## GIVEN EXERCISE:
Reproduce the records word for word, from their first line through the line that contains "crop: bottom 0.071%", inclusive.

— start DATASET EXCERPTS —

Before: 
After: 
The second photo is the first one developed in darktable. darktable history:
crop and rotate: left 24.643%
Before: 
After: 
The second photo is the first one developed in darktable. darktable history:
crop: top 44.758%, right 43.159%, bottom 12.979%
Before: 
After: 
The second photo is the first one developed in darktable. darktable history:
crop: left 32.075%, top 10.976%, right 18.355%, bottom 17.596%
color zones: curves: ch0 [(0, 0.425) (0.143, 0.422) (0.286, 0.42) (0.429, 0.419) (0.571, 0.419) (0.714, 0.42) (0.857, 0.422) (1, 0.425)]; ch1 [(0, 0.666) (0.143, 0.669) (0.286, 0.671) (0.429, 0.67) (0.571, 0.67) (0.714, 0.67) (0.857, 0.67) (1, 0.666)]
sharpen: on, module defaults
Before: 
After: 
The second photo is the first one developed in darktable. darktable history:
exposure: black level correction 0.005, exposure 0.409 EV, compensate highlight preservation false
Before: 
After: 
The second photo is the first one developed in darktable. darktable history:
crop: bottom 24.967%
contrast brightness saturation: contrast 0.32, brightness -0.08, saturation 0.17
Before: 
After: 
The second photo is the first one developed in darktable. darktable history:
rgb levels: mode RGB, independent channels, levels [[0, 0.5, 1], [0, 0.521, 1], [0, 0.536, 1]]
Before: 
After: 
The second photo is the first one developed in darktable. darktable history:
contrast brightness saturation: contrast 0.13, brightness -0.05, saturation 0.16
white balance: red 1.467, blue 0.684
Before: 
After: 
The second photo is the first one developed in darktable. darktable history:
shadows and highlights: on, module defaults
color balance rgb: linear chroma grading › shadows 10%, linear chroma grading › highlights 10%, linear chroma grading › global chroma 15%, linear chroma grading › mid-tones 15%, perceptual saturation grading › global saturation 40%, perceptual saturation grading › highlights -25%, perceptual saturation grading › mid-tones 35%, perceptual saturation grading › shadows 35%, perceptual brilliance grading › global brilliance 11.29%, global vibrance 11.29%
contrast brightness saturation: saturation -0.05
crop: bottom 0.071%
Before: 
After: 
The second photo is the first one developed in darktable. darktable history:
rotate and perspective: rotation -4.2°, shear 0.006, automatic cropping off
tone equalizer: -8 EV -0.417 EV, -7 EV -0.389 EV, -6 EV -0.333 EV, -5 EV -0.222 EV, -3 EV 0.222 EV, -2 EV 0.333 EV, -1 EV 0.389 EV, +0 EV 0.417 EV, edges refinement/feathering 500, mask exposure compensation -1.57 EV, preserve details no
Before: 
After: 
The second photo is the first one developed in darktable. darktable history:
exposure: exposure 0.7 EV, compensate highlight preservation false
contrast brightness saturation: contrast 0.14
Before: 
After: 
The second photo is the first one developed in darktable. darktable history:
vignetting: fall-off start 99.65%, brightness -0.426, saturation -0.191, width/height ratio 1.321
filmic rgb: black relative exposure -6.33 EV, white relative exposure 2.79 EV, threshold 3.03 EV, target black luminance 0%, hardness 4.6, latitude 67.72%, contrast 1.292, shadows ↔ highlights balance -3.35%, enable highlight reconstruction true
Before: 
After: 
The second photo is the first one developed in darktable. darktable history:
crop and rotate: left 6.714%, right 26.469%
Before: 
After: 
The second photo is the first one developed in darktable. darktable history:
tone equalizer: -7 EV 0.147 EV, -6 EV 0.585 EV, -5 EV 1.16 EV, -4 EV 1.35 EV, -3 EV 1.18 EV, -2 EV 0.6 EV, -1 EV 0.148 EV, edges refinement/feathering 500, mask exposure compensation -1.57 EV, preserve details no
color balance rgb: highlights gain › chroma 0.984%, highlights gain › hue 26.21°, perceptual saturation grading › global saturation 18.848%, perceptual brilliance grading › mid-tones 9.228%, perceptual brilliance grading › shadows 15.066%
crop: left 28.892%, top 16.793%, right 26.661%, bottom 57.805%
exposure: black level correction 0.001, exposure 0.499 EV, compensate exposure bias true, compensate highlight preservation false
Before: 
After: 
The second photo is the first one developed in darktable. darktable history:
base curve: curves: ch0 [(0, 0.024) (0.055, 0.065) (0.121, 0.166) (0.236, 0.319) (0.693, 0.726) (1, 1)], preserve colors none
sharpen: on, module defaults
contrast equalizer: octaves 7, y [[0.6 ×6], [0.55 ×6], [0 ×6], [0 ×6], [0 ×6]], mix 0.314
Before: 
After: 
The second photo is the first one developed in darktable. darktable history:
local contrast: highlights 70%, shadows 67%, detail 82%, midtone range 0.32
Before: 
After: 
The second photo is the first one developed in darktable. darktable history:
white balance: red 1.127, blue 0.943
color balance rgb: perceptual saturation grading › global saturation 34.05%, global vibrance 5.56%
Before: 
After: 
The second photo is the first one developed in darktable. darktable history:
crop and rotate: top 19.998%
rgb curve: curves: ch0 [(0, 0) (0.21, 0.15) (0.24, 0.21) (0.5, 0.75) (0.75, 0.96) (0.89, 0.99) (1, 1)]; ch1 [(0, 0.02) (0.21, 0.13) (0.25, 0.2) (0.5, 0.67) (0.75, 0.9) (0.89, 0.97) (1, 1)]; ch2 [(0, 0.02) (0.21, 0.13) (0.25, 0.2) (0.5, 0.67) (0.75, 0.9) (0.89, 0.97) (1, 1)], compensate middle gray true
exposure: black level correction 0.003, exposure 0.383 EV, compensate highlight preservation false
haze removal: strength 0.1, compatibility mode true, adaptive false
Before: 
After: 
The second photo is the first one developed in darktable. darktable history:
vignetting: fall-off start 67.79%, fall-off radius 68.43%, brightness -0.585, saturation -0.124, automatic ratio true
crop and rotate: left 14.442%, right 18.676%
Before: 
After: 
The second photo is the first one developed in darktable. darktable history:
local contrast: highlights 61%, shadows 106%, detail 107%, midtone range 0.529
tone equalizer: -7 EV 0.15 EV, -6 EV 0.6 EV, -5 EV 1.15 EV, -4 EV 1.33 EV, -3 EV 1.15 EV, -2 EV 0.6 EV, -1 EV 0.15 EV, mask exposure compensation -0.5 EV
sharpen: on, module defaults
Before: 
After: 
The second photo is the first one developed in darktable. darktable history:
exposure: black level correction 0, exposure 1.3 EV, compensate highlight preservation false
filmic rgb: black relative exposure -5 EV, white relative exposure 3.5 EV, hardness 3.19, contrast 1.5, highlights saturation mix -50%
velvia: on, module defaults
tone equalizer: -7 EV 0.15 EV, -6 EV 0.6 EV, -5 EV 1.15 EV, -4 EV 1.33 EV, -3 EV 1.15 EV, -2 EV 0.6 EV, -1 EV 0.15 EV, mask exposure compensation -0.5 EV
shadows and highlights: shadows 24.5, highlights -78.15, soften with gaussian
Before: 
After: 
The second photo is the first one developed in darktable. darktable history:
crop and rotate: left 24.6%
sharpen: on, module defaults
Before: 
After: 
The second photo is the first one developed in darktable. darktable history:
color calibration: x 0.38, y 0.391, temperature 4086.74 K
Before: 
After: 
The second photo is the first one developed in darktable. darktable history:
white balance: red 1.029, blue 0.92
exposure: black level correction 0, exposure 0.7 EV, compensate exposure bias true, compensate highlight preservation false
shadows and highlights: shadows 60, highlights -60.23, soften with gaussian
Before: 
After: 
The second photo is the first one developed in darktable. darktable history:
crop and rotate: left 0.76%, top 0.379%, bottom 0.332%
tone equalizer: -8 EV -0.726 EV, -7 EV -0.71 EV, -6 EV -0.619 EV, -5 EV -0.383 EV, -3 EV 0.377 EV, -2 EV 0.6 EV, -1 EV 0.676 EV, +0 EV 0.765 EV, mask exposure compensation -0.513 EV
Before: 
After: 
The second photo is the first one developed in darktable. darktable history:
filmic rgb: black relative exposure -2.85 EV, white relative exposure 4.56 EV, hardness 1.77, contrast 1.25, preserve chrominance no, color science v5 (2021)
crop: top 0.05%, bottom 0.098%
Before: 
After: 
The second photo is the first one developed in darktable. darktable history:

— end DATASET EXCERPTS —

## THE ANSWER:
Before: 
After: 
The second photo is the first one developed in darktable. darktable history:
crop and rotate: left 24.643%
Before: 
After: 
The second photo is the first one developed in darktable. darktable history:
crop: top 44.758%, right 43.159%, bottom 12.979%
Before: 
After: 
The second photo is the first one developed in darktable. darktable history:
crop: left 32.075%, top 10.976%, right 18.355%, bottom 17.596%
color zones: curves: ch0 [(0, 0.425) (0.143, 0.422) (0.286, 0.42) (0.429, 0.419) (0.571, 0.419) (0.714, 0.42) (0.857, 0.422) (1, 0.425)]; ch1 [(0, 0.666) (0.143, 0.669) (0.286, 0.671) (0.429, 0.67) (0.571, 0.67) (0.714, 0.67) (0.857, 0.67) (1, 0.666)]
sharpen: on, module defaults
Before: 
After: 
The second photo is the first one developed in darktable. darktable history:
exposure: black level correction 0.005, exposure 0.409 EV, compensate highlight preservation false
Before: 
After: 
The second photo is the first one developed in darktable. darktable history:
crop: bottom 24.967%
contrast brightness saturation: contrast 0.32, brightness -0.08, saturation 0.17
Before: 
After: 
The second photo is the first one developed in darktable. darktable history:
rgb levels: mode RGB, independent channels, levels [[0, 0.5, 1], [0, 0.521, 1], [0, 0.536, 1]]
Before: 
After: 
The second photo is the first one developed in darktable. darktable history:
contrast brightness saturation: contrast 0.13, brightness -0.05, saturation 0.16
white balance: red 1.467, blue 0.684
Before: 
After: 
The second photo is the first one developed in darktable. darktable history:
shadows and highlights: on, module defaults
color balance rgb: linear chroma grading › shadows 10%, linear chroma grading › highlights 10%, linear chroma grading › global chroma 15%, linear chroma grading › mid-tones 15%, perceptual saturation grading › global saturation 40%, perceptual saturation grading › highlights -25%, perceptual saturation grading › mid-tones 35%, perceptual saturation grading › shadows 35%, perceptual brilliance grading › global brilliance 11.29%, global vibrance 11.29%
contrast brightness saturation: saturation -0.05
crop: bottom 0.071%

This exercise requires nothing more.